Work task »
The records below hold pictures; please leave those out and retype the rest exactly.

(Collection entries)
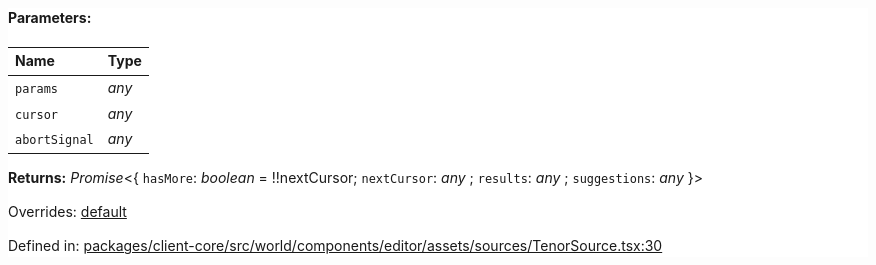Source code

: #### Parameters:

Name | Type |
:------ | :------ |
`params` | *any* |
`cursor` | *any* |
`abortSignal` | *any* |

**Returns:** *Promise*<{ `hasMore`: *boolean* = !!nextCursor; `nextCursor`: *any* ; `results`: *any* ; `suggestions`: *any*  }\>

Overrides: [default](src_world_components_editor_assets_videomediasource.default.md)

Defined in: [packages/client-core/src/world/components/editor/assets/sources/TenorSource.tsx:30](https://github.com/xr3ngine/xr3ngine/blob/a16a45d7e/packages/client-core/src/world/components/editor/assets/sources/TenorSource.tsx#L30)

Written reply »
Source code

: #### Parameters:

Name | Type |
:------ | :------ |
`params` | *any* |
`cursor` | *any* |
`abortSignal` | *any* |

**Returns:** *Promise*<{ `hasMore`: *boolean* = !!nextCursor; `nextCursor`: *any* ; `results`: *any* ; `suggestions`: *any*  }\>

Overrides: [default](src_world_components_editor_assets_videomediasource.default.md)

Defined in: [packages/client-core/src/world/components/editor/assets/sources/TenorSource.tsx:30](https://github.com/xr3ngine/xr3ngine/blob/a16a45d7e/packages/client-core/src/world/components/editor/assets/sources/TenorSource.tsx#L30)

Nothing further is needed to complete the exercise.